(SOURCE INFORMATION begins)

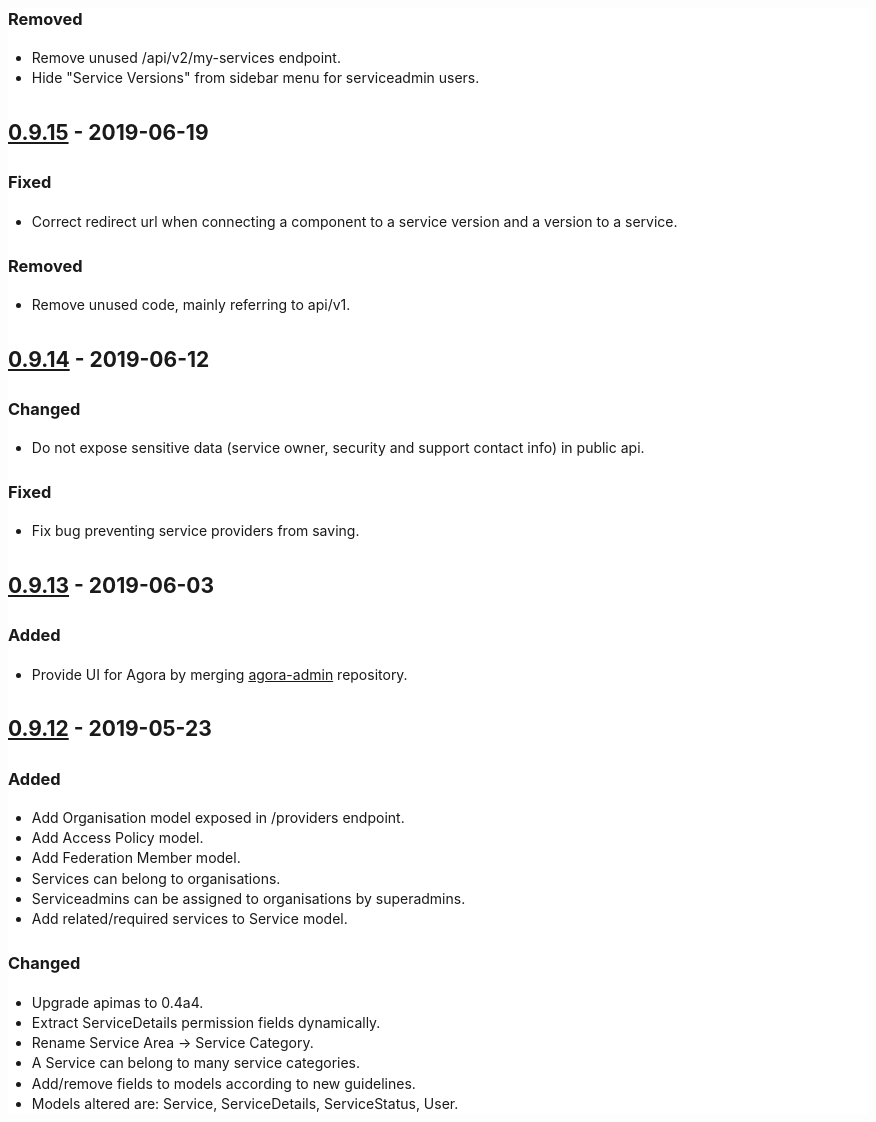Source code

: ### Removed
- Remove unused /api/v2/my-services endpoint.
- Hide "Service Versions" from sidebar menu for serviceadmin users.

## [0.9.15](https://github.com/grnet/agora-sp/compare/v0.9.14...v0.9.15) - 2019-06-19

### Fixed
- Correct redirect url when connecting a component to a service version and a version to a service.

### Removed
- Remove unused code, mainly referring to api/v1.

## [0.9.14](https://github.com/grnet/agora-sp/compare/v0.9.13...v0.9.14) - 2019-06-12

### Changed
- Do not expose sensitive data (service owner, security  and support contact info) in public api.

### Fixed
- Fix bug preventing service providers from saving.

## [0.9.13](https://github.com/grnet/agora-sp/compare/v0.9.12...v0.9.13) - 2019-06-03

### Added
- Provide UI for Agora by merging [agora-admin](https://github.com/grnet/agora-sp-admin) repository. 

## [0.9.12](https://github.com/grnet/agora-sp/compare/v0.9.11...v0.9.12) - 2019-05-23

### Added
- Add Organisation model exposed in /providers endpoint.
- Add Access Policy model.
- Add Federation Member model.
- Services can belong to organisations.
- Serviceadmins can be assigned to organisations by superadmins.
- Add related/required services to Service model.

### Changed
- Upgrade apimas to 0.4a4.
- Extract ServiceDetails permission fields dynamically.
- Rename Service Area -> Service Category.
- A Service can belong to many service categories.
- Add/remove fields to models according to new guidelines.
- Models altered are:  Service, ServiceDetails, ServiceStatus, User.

(SOURCE INFORMATION ends)
(SOURCE INFORMATION begins)

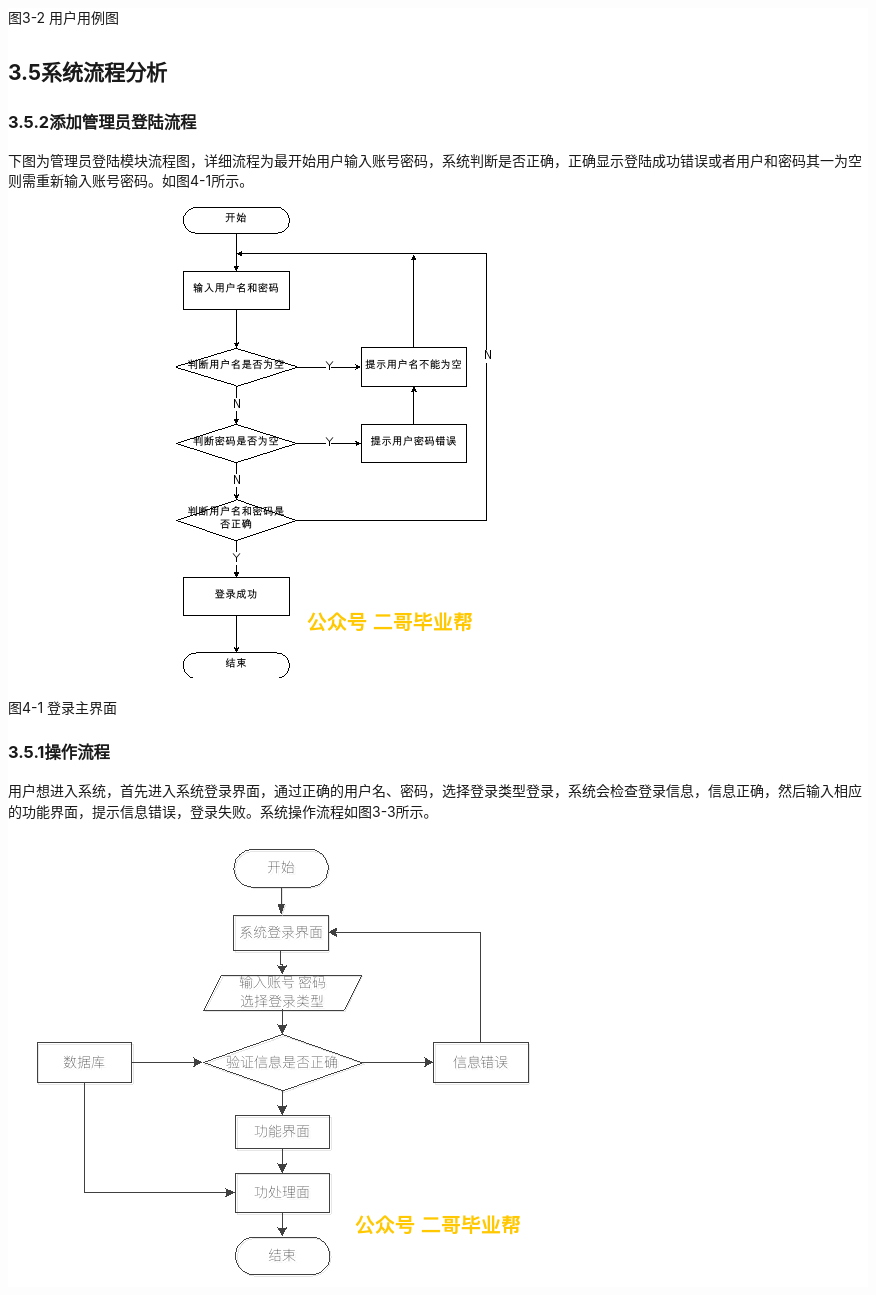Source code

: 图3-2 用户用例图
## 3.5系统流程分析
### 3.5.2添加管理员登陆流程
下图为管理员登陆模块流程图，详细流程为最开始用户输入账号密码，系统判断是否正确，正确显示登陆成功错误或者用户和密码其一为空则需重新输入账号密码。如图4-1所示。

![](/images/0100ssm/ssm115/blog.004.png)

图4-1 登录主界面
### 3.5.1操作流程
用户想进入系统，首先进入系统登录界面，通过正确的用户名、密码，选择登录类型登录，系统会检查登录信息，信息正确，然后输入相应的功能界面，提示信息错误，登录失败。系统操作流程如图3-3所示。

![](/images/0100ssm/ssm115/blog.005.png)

(SOURCE INFORMATION ends)

YOUR ASSIGNMENT
Transcribe each line of the data above, unaltered, from the one where "- Add related/required" appears to the one where "- Models altered" appears, inclusive of both.

WRITTEN REPLY
- Add related/required services to Service model.

### Changed
- Upgrade apimas to 0.4a4.
- Extract ServiceDetails permission fields dynamically.
- Rename Service Area -> Service Category.
- A Service can belong to many service categories.
- Add/remove fields to models according to new guidelines.
- Models altered are:  Service, ServiceDetails, ServiceStatus, User.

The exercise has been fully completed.